5. Inhale and turn your head as far as is comfortable to the left side (no, you are not going to do a full head turnaround as in the Exorcist!), hold for a second, exhale and return your head to the center starting position. Be careful not to move your shoulders as you turn your head to the side. You want to maximize the neck stretch. Repeat twice more. Do the same movements to the right side and back three times.
6. Inhale and move your head straight downward to the left side, hold for a second, exhale, and return head to upright position. Repeat twice more on left side. Do the same movement on the right side three times.
7. Inhale and drop your head very slowly until your neck is completely limp and your chin is resting on your chest on or below your collarbone, or as far as you can comfortably go.
8. Ever so slowly, roll your head to your right side. Keep your neck loose and allow the weight of your head to pull your neck muscles. Imagine you are a marionette and someone is gently maneuvering the strings that move your neck.
9. Continue moving your head slowly until your head is touching your back. (You are making a half, not a full circle).
10. Exhale and gently roll head back to the front.
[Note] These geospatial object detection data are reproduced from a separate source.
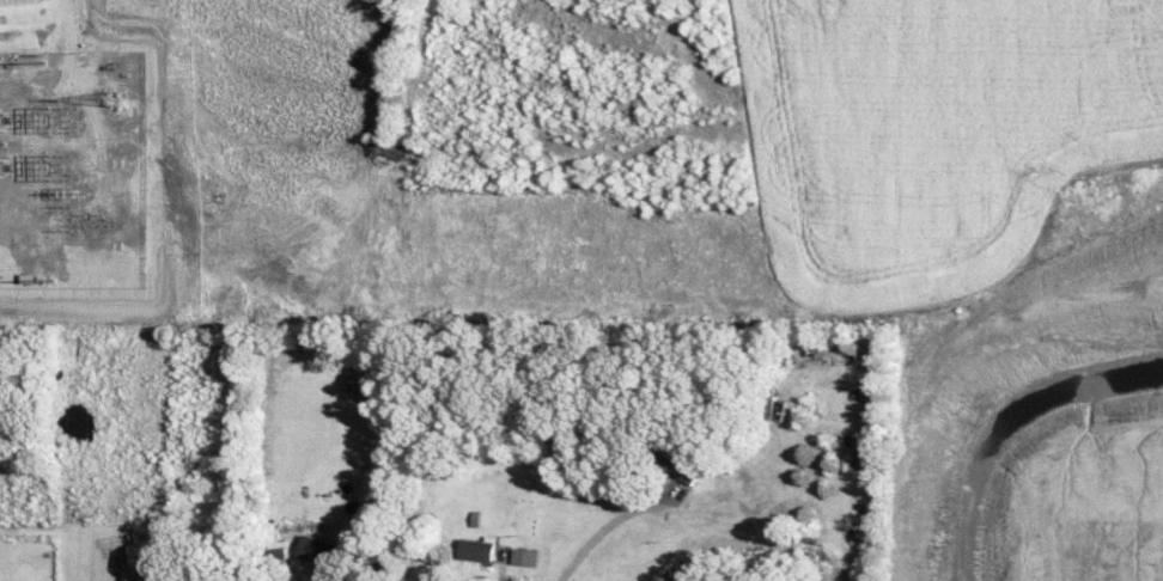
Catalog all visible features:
road: (62, 24)
power tower: (111, 104)
power substation: (71, 168)
road: (700, 520)
building: (318, 550)
building: (523, 555)
road: (431, 556)

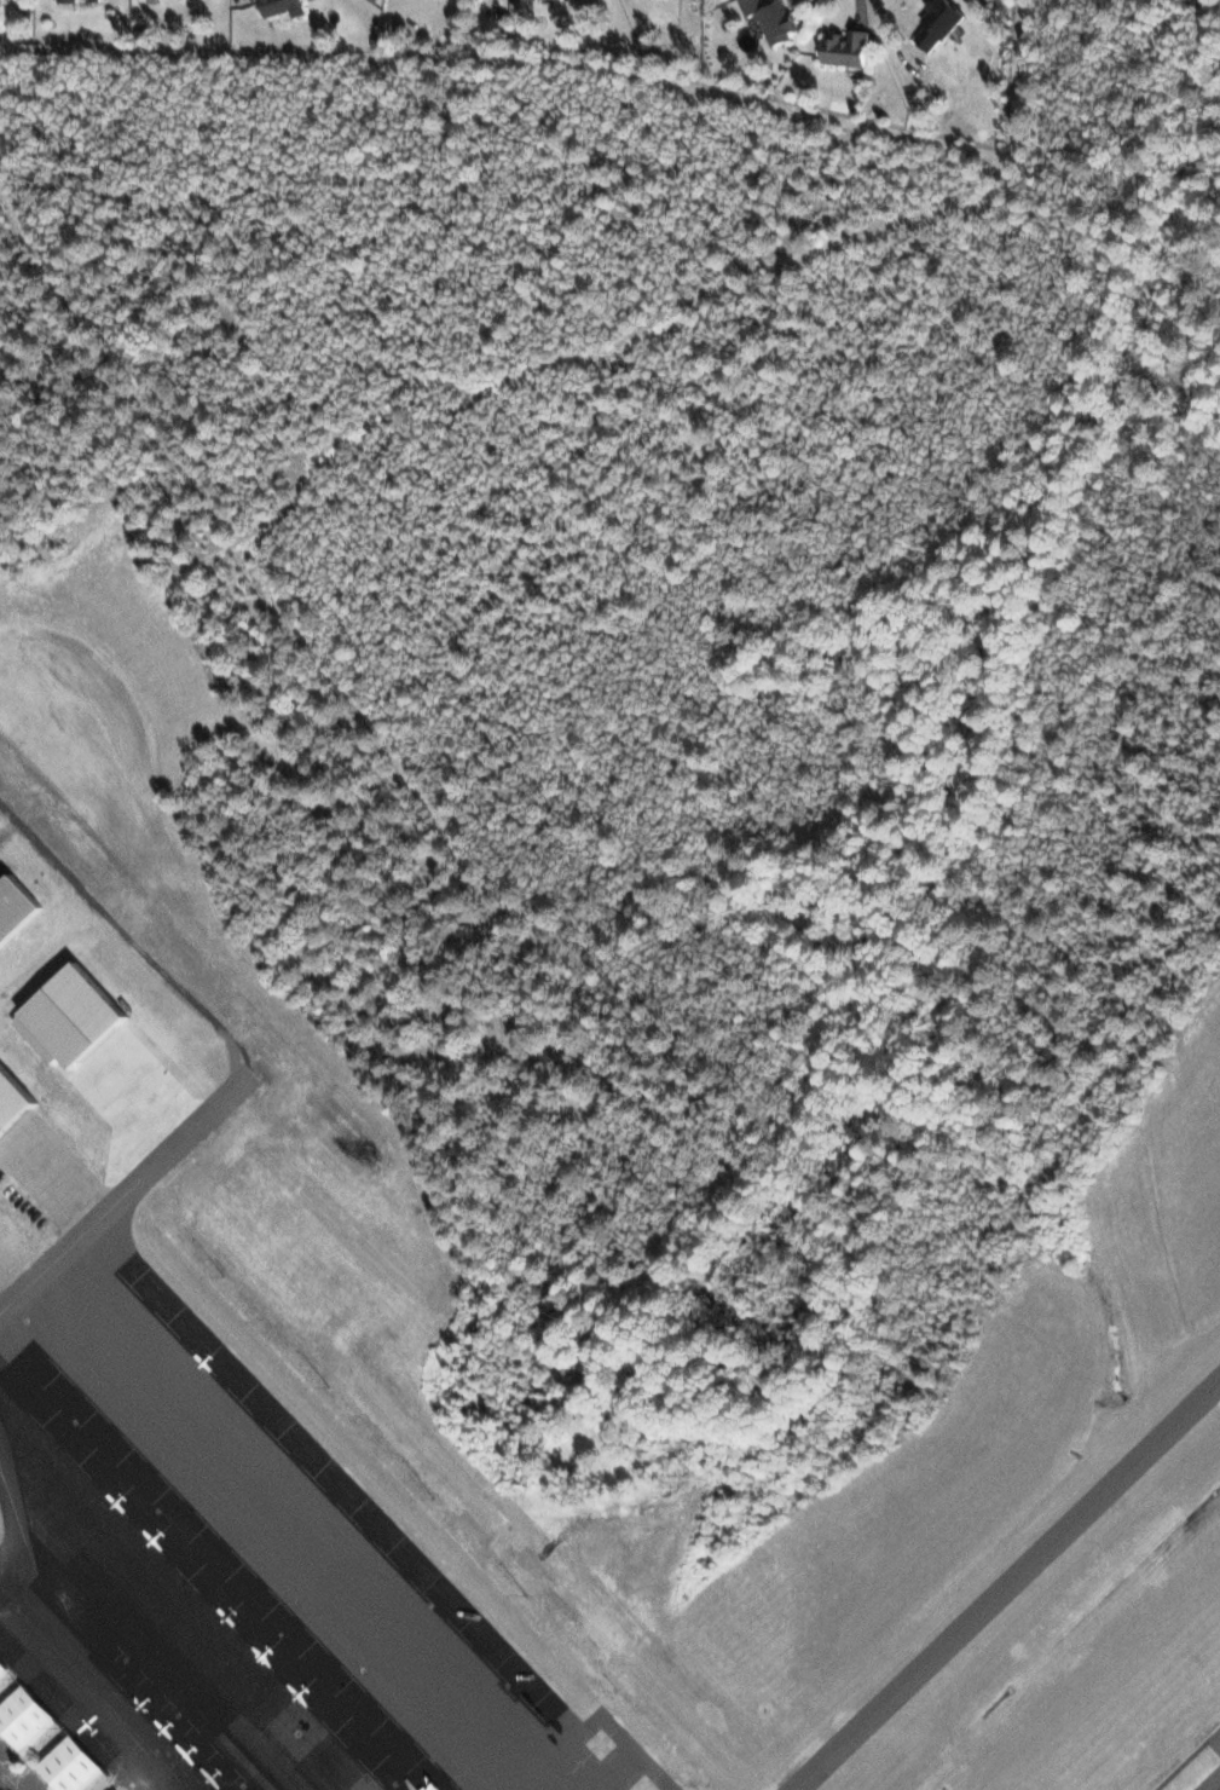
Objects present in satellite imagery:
building: (69, 0)
building: (157, 1)
building: (285, 7)
building: (776, 19)
road: (868, 19)
building: (942, 22)
building: (851, 48)
airport hangar: (18, 906)
building: (18, 906)
airport apron: (20, 911)
airport hangar: (14, 1098)
building: (15, 1100)
airport: (203, 1179)
airport apron: (222, 1566)
airport taxiway: (1006, 1584)
airport hangar: (2, 1667)
building: (2, 1667)
airport hangar: (21, 1716)
building: (21, 1716)
airport hangar: (67, 1765)
building: (67, 1765)

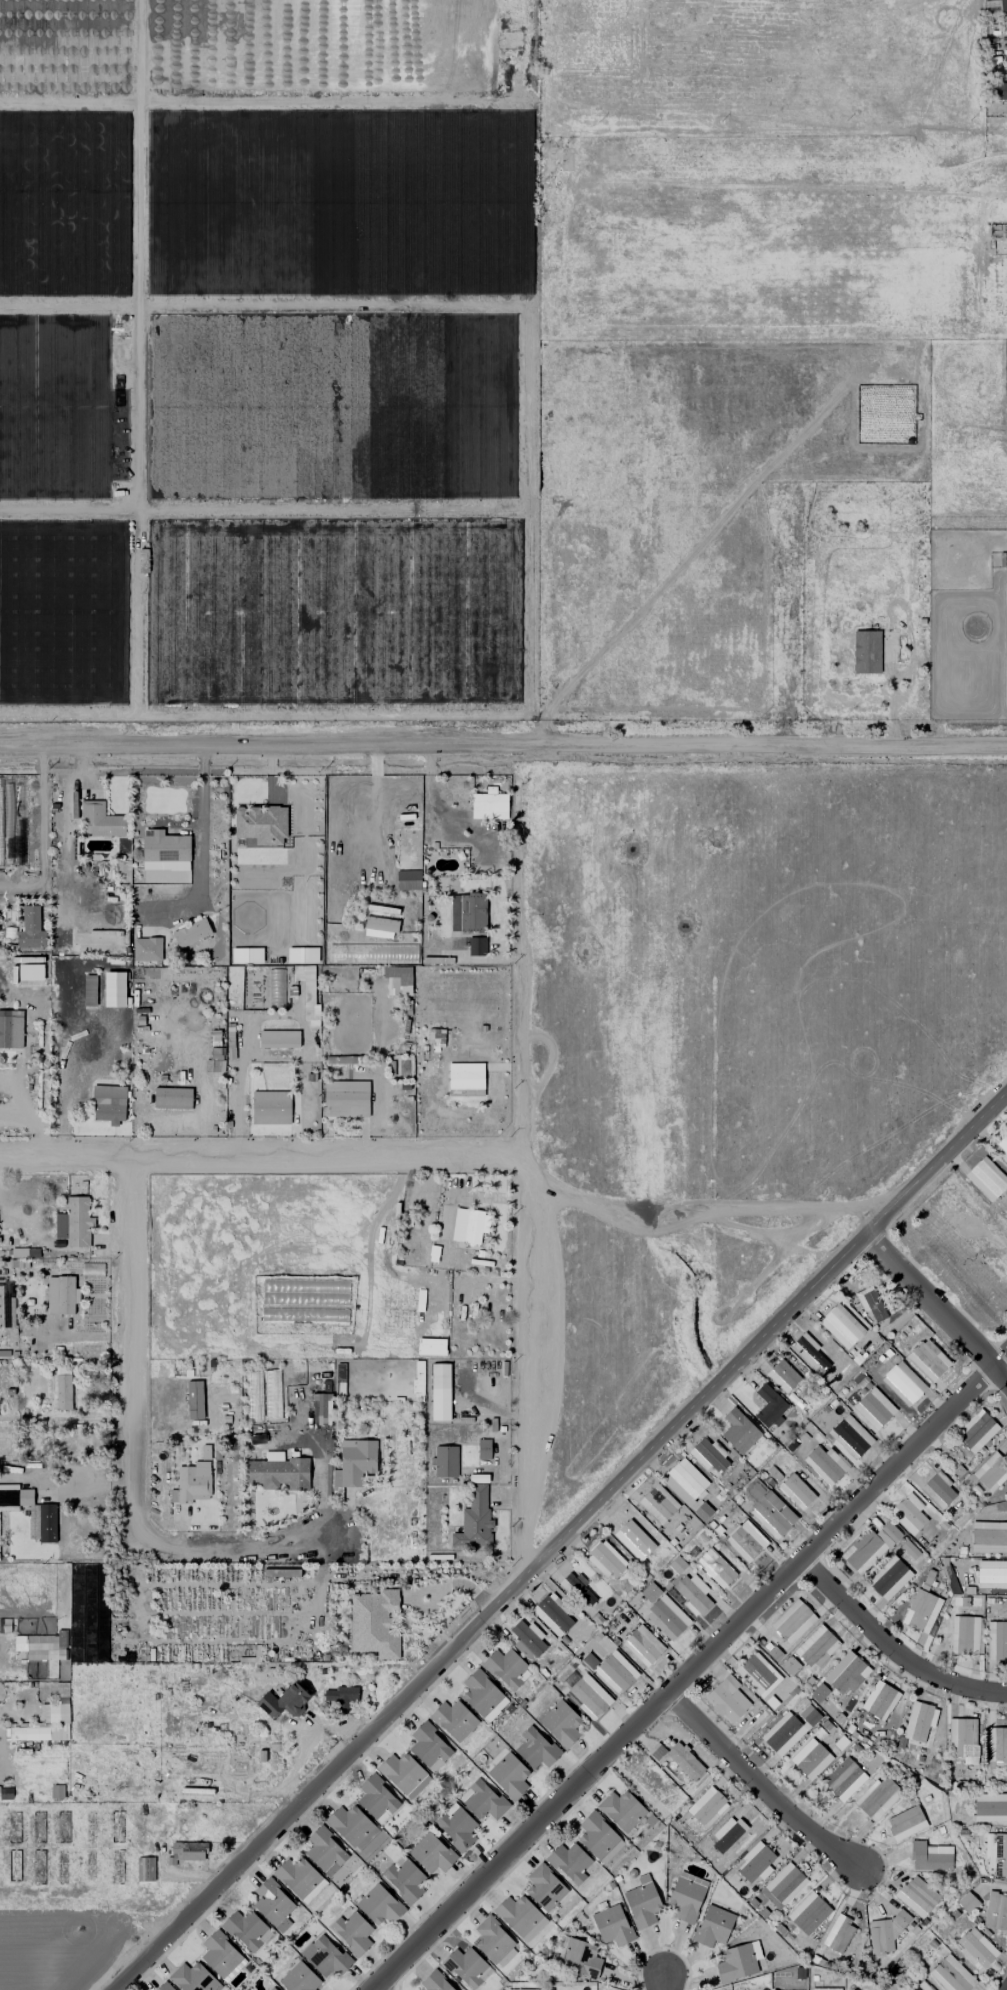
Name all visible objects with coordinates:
building: (990, 0)
building: (1002, 5)
building: (1000, 91)
road: (1003, 134)
building: (866, 652)
road: (503, 747)
building: (488, 805)
road: (438, 806)
road: (40, 815)
building: (99, 821)
building: (260, 824)
building: (164, 851)
building: (467, 913)
building: (379, 927)
building: (30, 929)
building: (191, 933)
building: (476, 946)
building: (146, 949)
building: (246, 955)
building: (302, 955)
building: (30, 972)
building: (397, 980)
building: (113, 989)
building: (89, 990)
building: (10, 1029)
building: (435, 1036)
building: (278, 1039)
building: (465, 1079)
building: (171, 1098)
building: (345, 1099)
building: (108, 1104)
building: (270, 1108)
building: (1002, 1148)
road: (260, 1157)
building: (986, 1178)
road: (704, 1204)
road: (522, 1205)
building: (74, 1222)
building: (469, 1225)
road: (755, 1235)
building: (24, 1253)
building: (60, 1295)
building: (870, 1303)
road: (936, 1309)
building: (841, 1326)
building: (808, 1353)
road: (132, 1354)
building: (927, 1359)
building: (782, 1376)
building: (902, 1383)
building: (62, 1388)
building: (439, 1392)
building: (768, 1407)
building: (873, 1408)
building: (320, 1409)
building: (738, 1431)
building: (976, 1431)
building: (850, 1437)
building: (483, 1449)
building: (204, 1452)
building: (708, 1455)
building: (445, 1461)
building: (354, 1462)
building: (825, 1464)
building: (990, 1472)
building: (277, 1473)
building: (684, 1482)
building: (192, 1483)
building: (939, 1489)
building: (795, 1491)
building: (657, 1503)
building: (702, 1511)
building: (31, 1512)
building: (908, 1513)
building: (772, 1515)
building: (474, 1520)
building: (988, 1537)
road: (560, 1540)
building: (633, 1540)
building: (745, 1541)
building: (869, 1546)
road: (229, 1547)
building: (606, 1560)
building: (714, 1568)
building: (991, 1574)
building: (888, 1578)
building: (576, 1587)
building: (692, 1594)
building: (965, 1602)
building: (921, 1611)
building: (552, 1615)
building: (666, 1617)
building: (792, 1621)
building: (374, 1624)
building: (966, 1635)
building: (527, 1640)
building: (996, 1640)
building: (642, 1645)
building: (816, 1647)
building: (36, 1648)
road: (891, 1650)
building: (593, 1653)
building: (774, 1654)
building: (789, 1665)
building: (506, 1669)
building: (615, 1672)
road: (689, 1672)
building: (846, 1674)
building: (818, 1693)
building: (482, 1695)
building: (588, 1696)
building: (341, 1697)
building: (726, 1699)
building: (879, 1700)
building: (283, 1701)
building: (58, 1720)
building: (453, 1720)
building: (918, 1721)
building: (560, 1723)
building: (788, 1729)
building: (29, 1733)
building: (962, 1739)
building: (996, 1745)
building: (428, 1747)
building: (535, 1748)
building: (677, 1759)
building: (809, 1759)
building: (403, 1774)
building: (508, 1776)
building: (843, 1779)
road: (758, 1783)
building: (877, 1797)
building: (376, 1799)
building: (481, 1800)
building: (706, 1807)
building: (990, 1807)
building: (621, 1810)
building: (905, 1823)
building: (349, 1825)
building: (455, 1826)
building: (725, 1836)
building: (598, 1838)
building: (323, 1850)
building: (188, 1851)
building: (431, 1853)
building: (996, 1854)
building: (929, 1857)
building: (569, 1862)
building: (754, 1862)
building: (144, 1869)
building: (299, 1879)
building: (403, 1879)
building: (782, 1886)
building: (543, 1887)
building: (686, 1896)
building: (916, 1896)
building: (641, 1901)
building: (967, 1903)
building: (272, 1905)
building: (379, 1905)
building: (995, 1911)
building: (808, 1913)
building: (519, 1917)
building: (612, 1925)
building: (712, 1926)
building: (246, 1930)
building: (351, 1932)
building: (838, 1934)
building: (493, 1942)
building: (976, 1949)
building: (220, 1956)
building: (324, 1957)
building: (580, 1958)
building: (737, 1962)
building: (466, 1967)
building: (951, 1975)
building: (191, 1978)
building: (298, 1978)
road: (660, 1978)
building: (434, 1982)
building: (162, 1987)
building: (272, 1989)
building: (825, 1989)

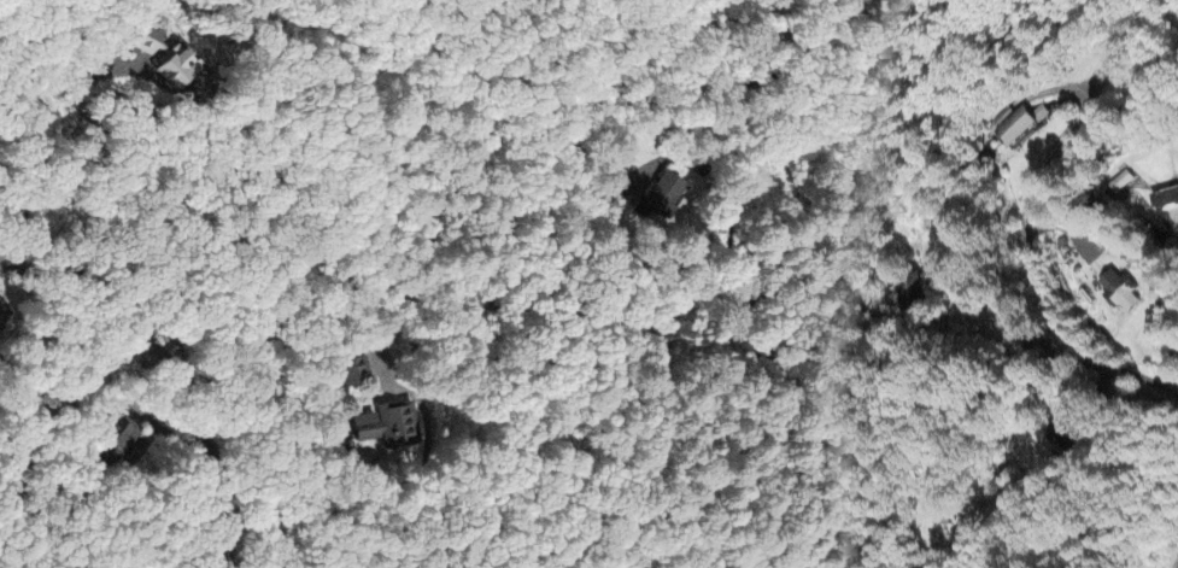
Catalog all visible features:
building: (160, 55)
road: (47, 109)
building: (1036, 112)
building: (1010, 126)
building: (1116, 181)
building: (1169, 197)
road: (1019, 206)
road: (46, 276)
building: (1116, 289)
building: (907, 290)
building: (3, 313)
road: (789, 327)
road: (163, 349)
road: (1168, 363)
building: (359, 370)
road: (65, 412)
building: (384, 424)
building: (1056, 435)
building: (111, 436)
road: (1062, 449)
road: (428, 463)

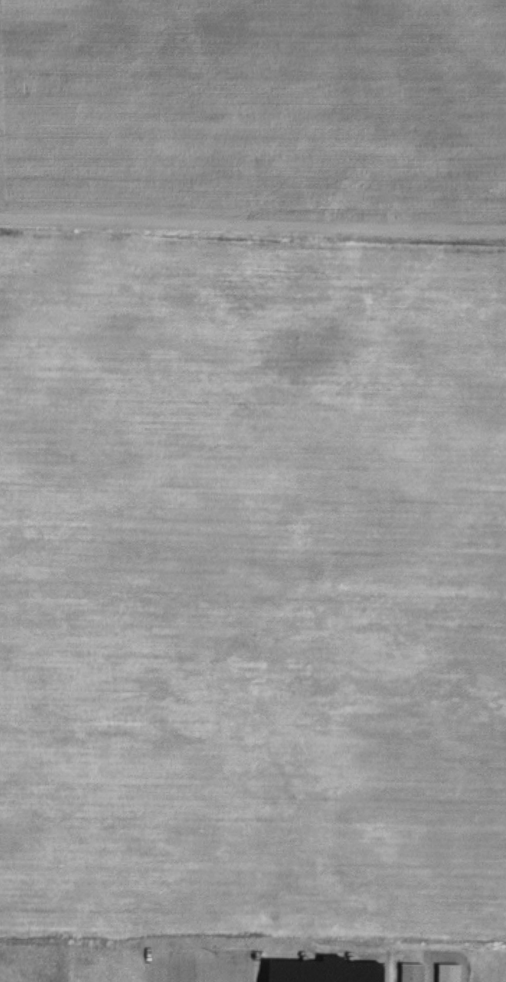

Lift your head and resume its upright position. Repeat twice more on the left. Do the same movements on the right side three times.
Practice time: 3 repetitions of the above neck movements take about 5 minutes.
Neck rolls are feasible for most beginners. If you have had any neck injuries or whiplash, check with your physician or medical adviser before trying them.
If done gently, however, neck rolls can help strengthen the neck area and heal it from injury. As yogi Erich Schiffman recommends in his book, Yoga – The Spirit and Practice of Moving into Stillness, keep your eyes closed as you do the neck rolls to “magnify the sensations.”
At first, you may hear cracking or graveling noises in your neck as you move your head. I heard mild crunching at the top of my neck when I began doing neck rolls. However, with consistent gentle practice, your head should be able to revolve smoothly as if it had been well lubricated and any crunching or cracking noises should be minimal. Remember, never jerk your head in any way. Think s – m – o – o – t – h movement.
Yours for gently rolling your neck for an energy boost.